Digital audits are systematic assessments of websites or other elements that make up your online
Used strategically they help organisations to get the most from their websites and digital assets.
But not enough people know about the different types and how they can be of benefit.
So in this article I’ll explain:
– Some of the different types of website audit.
– What kinds of things the various audits will tell you
– How to turn the information from audits into a strategy for improvements
– When it might be a good idea to perform or commission an audit and how frequently
What kinds of audits can you do on a website?
There are different kinds of website audits some that focus on the technical aspects while others focus more on content. Then some that are a mixture in that they focus more on the user experience, which is partly technical and partly to do with the content and how it’s arranged and presented.
What they tell you
Website audits give an insight into areas of the site that have potential to improve. Sometimes small changes on a website can yield disproportionally large benefits. Without auditing a website it’s common that those things are missed until something actually goes wrong, or until some work is commissioned that identifies the problem.
What each website audit tells you and looks at varies based on the type of audit, the depth and goals of the assessment. But it’s useful to understand some specific outcomes you can expect from the common types of website audit. So let’s have a look.
What do Website tech audits tell you?
A website technical audit focuses on the way your website is set up. For a website a good technical set up is a bit like the foundations of a house. With them in place you can build something great. If the technical structure is suspect, then even paired with the best design and content your site still won’t perform at its full potential.
- - - - - - -
- BRIEF
Carry on the website audits article above from the point where it stops.
- - - - - - -
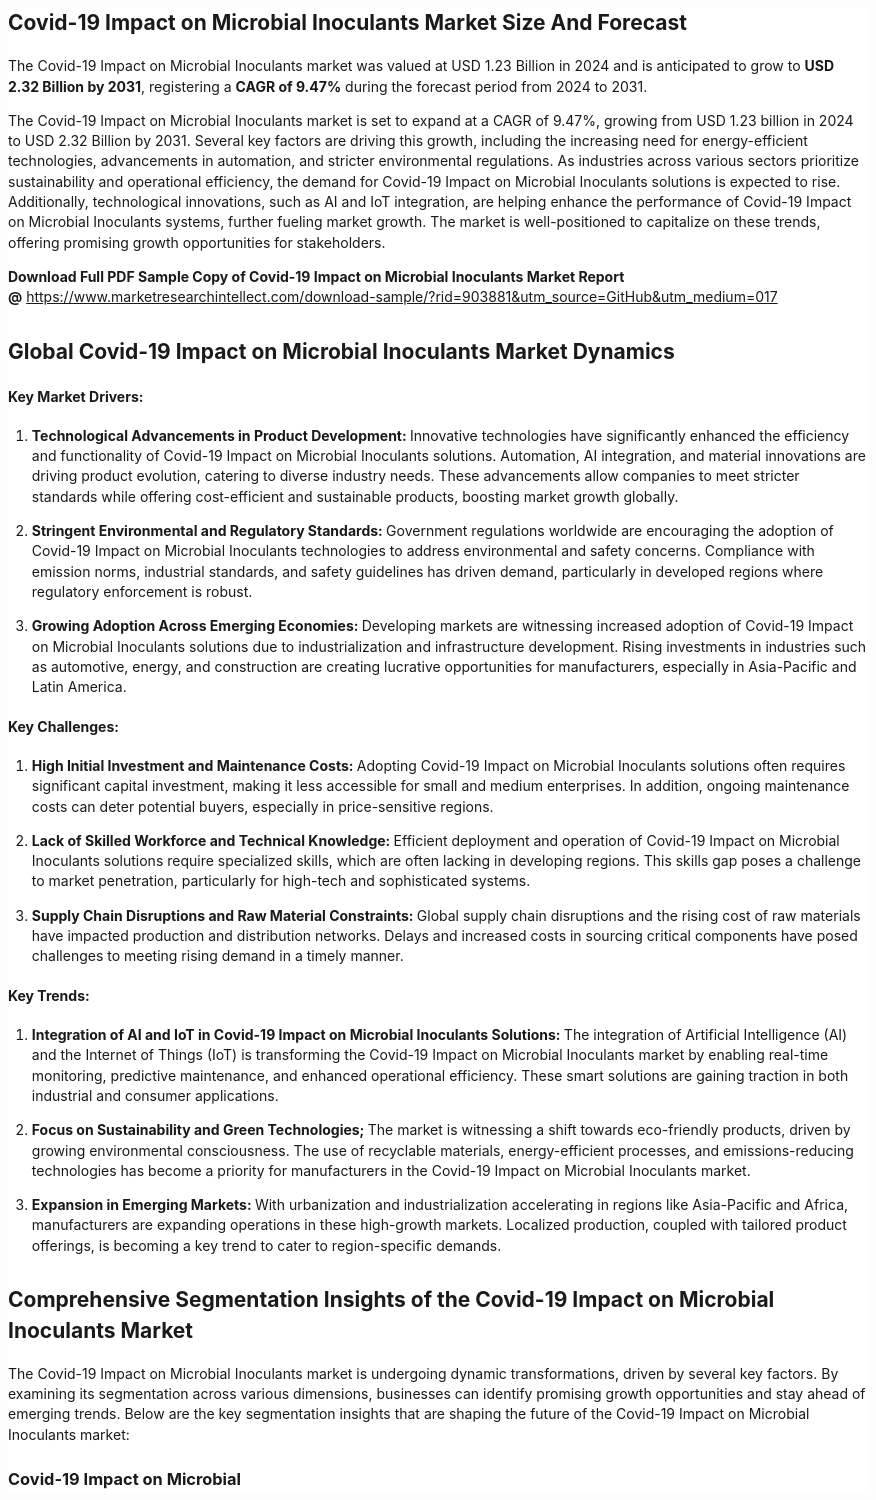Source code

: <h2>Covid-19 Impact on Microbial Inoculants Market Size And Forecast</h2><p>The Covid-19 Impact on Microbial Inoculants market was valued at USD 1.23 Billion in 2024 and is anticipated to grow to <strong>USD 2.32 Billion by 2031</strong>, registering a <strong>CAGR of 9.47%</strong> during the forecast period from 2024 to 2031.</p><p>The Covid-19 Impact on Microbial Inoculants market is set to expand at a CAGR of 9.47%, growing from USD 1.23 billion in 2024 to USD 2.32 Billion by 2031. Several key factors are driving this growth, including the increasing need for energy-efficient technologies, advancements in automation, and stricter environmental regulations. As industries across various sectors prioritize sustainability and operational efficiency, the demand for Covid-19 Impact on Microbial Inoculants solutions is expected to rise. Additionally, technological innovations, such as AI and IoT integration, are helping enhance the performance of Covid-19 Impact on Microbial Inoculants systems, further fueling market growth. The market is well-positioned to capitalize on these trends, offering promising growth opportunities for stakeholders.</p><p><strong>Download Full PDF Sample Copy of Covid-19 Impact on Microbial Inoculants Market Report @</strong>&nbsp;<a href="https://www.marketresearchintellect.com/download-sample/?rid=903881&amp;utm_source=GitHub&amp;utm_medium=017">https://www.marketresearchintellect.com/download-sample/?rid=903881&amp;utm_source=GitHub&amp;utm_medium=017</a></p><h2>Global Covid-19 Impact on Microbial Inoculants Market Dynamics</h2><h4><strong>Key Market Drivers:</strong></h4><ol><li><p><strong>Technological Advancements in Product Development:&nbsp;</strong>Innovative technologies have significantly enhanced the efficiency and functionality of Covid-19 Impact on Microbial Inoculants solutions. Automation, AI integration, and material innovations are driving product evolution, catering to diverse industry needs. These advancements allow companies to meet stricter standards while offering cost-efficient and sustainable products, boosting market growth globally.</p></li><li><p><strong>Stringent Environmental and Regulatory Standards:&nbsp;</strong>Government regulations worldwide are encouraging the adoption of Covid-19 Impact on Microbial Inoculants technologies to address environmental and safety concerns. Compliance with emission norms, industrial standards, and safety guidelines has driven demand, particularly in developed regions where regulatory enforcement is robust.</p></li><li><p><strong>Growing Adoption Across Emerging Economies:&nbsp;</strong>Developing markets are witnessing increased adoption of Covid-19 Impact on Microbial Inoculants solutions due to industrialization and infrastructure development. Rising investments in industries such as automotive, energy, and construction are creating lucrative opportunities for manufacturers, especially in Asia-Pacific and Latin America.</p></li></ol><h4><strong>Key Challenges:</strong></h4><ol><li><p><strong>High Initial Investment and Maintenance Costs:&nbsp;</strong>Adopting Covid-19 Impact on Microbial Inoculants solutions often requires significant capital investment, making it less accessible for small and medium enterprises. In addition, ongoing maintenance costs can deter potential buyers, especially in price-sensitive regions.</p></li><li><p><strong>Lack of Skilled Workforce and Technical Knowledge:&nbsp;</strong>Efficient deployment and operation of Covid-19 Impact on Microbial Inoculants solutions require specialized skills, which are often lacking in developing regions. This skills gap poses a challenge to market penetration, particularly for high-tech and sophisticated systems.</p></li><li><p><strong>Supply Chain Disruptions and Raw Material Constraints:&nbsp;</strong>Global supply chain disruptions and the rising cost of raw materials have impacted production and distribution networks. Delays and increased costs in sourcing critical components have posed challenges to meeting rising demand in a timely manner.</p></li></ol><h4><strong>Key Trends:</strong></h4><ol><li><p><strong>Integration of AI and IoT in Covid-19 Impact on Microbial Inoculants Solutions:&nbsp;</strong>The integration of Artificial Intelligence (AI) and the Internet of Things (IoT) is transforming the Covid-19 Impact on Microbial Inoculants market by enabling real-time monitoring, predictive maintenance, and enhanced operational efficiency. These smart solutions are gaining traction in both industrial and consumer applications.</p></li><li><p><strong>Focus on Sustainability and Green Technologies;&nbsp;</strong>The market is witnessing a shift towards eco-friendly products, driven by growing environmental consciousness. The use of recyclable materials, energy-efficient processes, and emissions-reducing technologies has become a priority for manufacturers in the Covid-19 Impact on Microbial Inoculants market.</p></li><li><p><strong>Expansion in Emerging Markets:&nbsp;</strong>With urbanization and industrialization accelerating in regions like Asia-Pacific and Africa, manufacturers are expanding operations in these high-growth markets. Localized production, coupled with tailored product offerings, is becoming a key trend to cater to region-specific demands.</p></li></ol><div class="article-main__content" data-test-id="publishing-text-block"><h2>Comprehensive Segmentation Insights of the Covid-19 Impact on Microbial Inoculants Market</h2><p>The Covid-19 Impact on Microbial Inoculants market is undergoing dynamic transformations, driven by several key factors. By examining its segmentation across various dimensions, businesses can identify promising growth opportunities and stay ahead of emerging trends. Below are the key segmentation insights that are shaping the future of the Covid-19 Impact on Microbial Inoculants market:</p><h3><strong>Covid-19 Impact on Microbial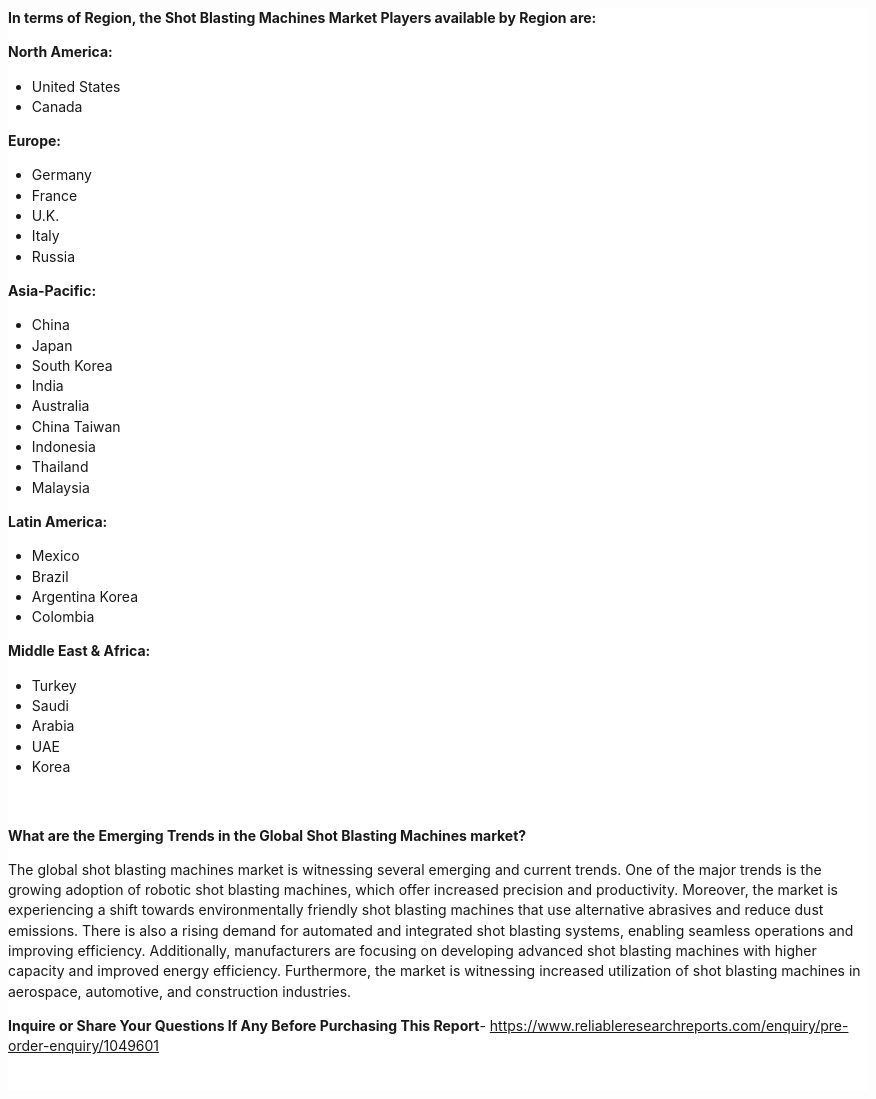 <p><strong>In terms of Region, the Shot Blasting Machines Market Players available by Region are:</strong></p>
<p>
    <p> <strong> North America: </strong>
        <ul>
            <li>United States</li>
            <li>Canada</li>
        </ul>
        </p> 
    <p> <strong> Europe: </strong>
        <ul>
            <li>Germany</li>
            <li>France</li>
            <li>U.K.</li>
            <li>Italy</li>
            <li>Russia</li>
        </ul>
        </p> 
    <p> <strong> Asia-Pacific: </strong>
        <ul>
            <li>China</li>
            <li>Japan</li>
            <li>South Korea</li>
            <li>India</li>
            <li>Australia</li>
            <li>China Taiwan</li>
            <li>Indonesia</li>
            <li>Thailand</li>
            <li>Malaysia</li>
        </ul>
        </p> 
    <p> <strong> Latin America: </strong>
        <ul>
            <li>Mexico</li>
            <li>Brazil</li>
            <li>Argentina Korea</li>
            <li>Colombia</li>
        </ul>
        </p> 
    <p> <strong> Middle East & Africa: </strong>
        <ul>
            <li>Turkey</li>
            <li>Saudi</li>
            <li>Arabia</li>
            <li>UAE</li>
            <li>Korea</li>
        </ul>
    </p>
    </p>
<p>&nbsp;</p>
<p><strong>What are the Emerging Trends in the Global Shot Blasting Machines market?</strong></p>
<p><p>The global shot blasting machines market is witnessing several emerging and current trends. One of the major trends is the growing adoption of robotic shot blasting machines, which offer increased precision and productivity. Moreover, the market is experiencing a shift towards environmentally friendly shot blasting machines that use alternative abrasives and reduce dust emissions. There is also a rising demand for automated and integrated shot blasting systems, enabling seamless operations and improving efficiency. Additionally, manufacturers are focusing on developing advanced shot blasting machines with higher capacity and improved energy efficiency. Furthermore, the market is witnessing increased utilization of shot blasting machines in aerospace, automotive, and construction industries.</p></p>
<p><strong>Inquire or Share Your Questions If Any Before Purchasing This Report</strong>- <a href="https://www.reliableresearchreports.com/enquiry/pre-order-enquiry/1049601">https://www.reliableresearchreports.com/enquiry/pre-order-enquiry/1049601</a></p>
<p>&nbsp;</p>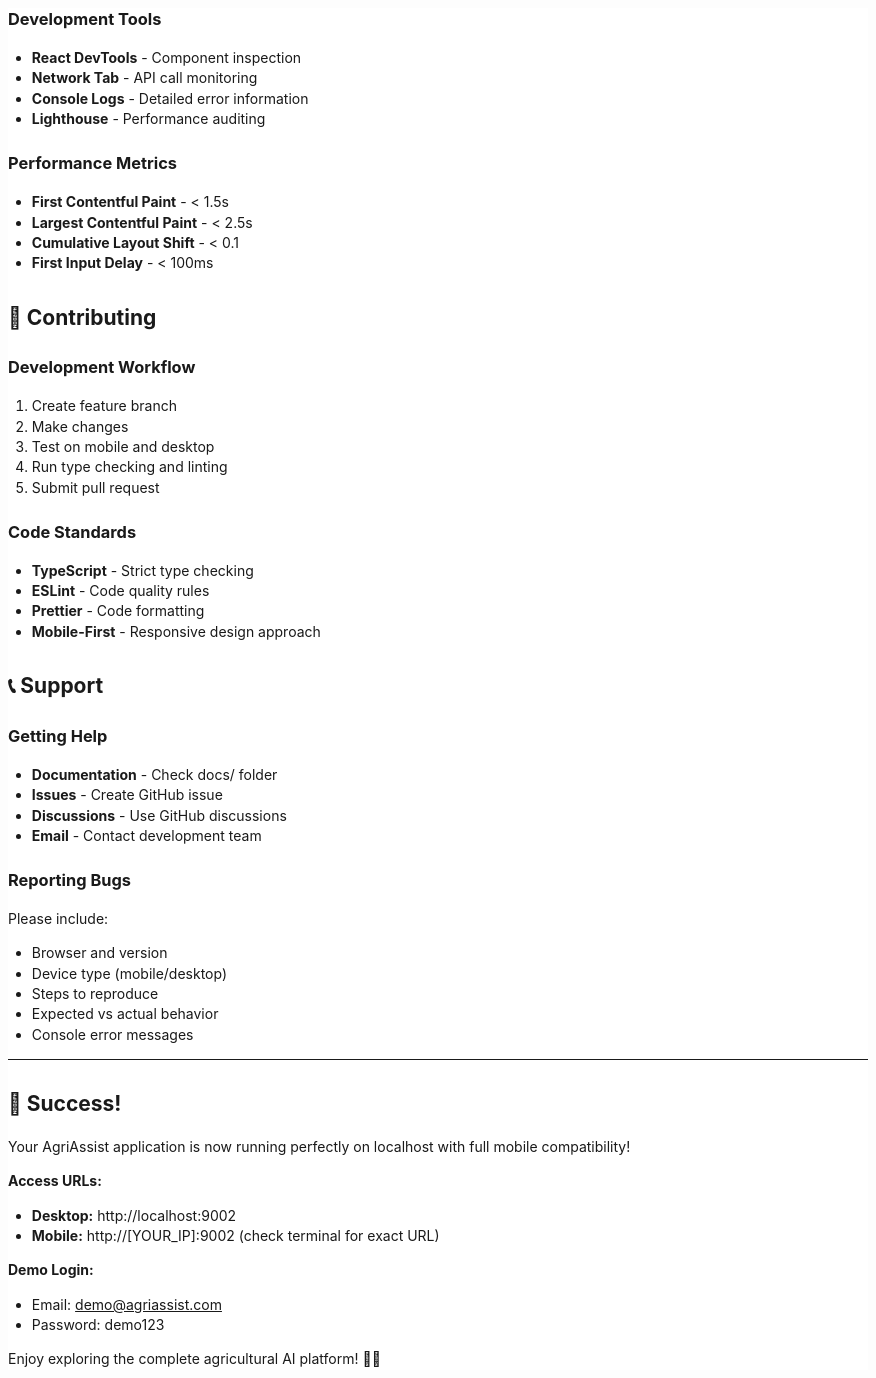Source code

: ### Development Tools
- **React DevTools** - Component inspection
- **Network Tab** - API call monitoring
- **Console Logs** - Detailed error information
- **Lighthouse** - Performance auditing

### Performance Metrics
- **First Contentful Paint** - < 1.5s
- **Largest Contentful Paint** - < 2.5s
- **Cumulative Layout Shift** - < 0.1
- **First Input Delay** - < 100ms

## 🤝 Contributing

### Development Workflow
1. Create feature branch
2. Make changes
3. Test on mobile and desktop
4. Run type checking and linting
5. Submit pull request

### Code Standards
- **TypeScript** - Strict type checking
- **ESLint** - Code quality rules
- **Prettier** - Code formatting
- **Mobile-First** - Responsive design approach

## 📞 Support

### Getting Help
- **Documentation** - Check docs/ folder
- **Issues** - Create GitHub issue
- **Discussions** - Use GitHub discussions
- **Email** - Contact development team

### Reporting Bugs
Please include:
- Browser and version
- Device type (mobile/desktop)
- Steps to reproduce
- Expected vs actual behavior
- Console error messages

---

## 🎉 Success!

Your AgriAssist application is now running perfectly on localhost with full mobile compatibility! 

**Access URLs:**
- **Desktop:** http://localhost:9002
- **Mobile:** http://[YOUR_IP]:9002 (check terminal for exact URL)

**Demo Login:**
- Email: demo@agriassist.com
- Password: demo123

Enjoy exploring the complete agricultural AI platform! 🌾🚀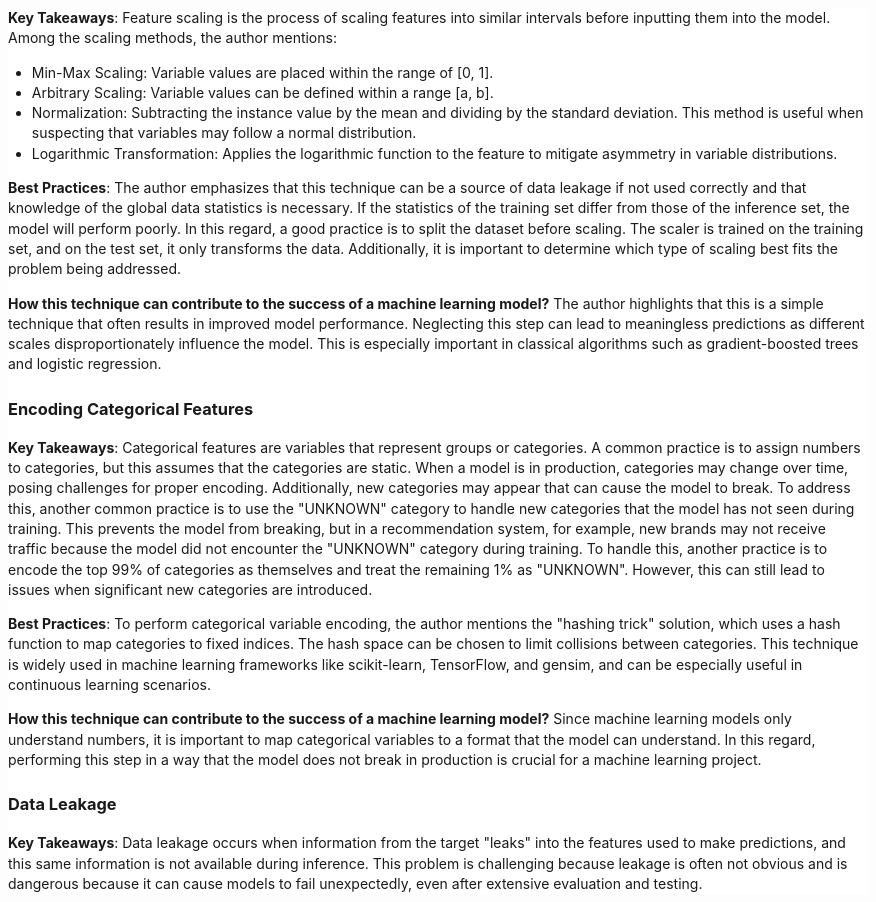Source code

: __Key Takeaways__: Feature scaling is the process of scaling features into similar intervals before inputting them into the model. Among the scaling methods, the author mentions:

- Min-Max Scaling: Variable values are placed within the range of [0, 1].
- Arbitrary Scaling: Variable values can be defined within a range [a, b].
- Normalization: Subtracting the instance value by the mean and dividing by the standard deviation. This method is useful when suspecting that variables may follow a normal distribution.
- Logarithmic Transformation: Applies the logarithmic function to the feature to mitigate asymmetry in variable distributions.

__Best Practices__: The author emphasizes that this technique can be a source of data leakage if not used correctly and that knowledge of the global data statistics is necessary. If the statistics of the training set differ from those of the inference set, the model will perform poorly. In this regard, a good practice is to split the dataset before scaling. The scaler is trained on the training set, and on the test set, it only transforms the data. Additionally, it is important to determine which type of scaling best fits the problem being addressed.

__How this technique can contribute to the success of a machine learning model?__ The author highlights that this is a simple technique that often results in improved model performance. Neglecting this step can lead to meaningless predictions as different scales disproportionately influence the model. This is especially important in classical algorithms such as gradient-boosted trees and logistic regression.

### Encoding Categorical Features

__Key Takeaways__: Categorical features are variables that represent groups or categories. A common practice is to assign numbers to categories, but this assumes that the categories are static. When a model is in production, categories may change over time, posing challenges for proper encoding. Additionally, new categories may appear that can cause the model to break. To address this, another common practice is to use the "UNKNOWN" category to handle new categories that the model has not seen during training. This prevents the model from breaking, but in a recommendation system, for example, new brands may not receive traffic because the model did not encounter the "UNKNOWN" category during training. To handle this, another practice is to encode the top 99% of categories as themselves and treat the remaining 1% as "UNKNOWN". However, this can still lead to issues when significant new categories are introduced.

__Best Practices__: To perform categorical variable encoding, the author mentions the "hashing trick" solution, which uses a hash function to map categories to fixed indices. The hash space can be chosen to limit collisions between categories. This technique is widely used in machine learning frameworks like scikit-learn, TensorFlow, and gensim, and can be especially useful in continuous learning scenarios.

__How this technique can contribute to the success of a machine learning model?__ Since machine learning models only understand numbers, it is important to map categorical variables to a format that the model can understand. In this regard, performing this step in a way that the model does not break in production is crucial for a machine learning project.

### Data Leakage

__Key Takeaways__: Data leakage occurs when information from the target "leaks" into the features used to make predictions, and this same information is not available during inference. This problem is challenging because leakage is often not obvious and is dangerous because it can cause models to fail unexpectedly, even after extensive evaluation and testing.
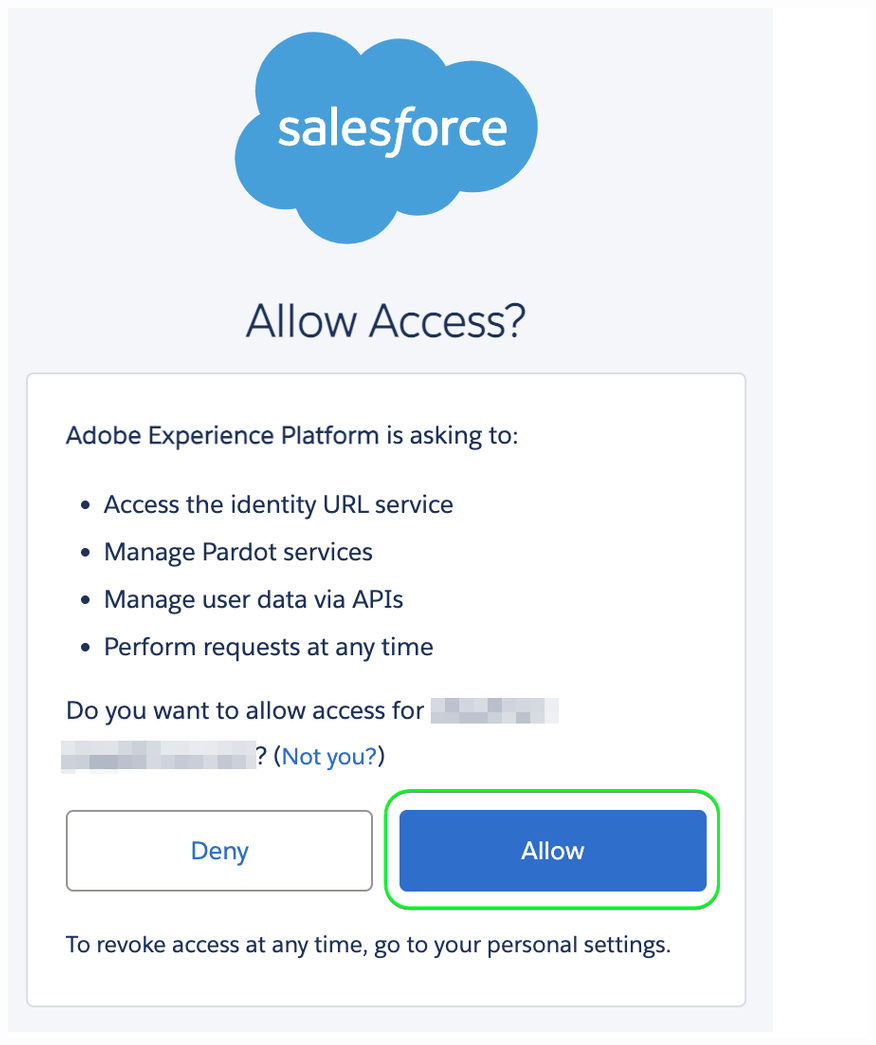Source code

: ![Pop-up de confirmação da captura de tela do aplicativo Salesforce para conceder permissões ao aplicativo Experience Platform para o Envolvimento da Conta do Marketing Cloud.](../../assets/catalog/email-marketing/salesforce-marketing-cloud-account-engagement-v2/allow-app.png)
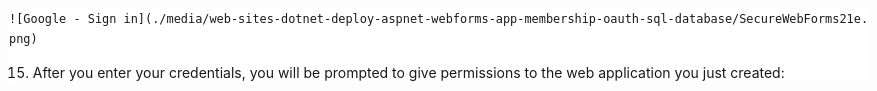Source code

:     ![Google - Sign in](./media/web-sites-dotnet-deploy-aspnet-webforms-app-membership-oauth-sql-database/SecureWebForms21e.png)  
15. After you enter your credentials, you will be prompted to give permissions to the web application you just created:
- - - - - - -
- REPLY
These technical audits typically look at how the site, pages and content are structured. How they stack up to the latest accepted standards. How they rank in terms of performance. What type of underlying technologies are in use and if there are any technical errors which need urgent attention or could be resolved.
Even though the focus is on the technical side, these audits are often very useful to get a general picture of where a website stands. In part that’s because factors like performance, errors and site structure are also indicators of how easily people are able to use the website. As a result of that they are key ingredients in the way search engines understand if your site is providing an acceptable experience to their users. Those factors helps to determine how the website will perform in search rankings and more broadly how people will be able to interact with it.
What to do with the data in a tech audit?
The information you get back from a technical website audit should be broken down to explain any priority issues. It’s common to have a list of simple fixes and improvements which should be scheduled quickly. Then there might be some more structural changes suggested, or improvements to be made on future updates. Those can be used to help plan any development or required design thinking for the website moving forward.
User experience audits, what do they tell you?
A user experience website audit is focused on testing how users of your website are able to interact with it. Are they able to find information. Are they able to take actions they want to. Is it clear. Is it accessible. What stops them from getting what the expected from the website.
Sites don’t always start with bad user experience… although some do! As sites evolve and content changes often the experience for users can get a bit muddled. Sometimes its design changes, or technical updates that cause (inadvertently) a site not to be as user friendly.
User experience audits are a great way of making sure that the precious visitors you get to your website are able to do exactly what they (and you) want them to do when they get there. Good user experience means they don’t just get that, but they actually enjoy the process.
What do website Content audits tell you?
Of course the focus of a website content audit is… the content! These audits are useful on sites that have had content added over a period of time. They give you an inventory of the content you’ve got on the website. An understanding of which content on the website is performing well, that might be in attracting new visitors, or converting leads. Sites that have content added frequently over several years can become unwieldy and over complex. So the content audit helps to visualise what’s there and plan the best way to categorise and improve on it.
What to do with the insights from a content audit
See gaps and reorganise to improve the structure.
Plan future content.
Align with other marketing.
What can inward facing website tech audits do? (CMS audit)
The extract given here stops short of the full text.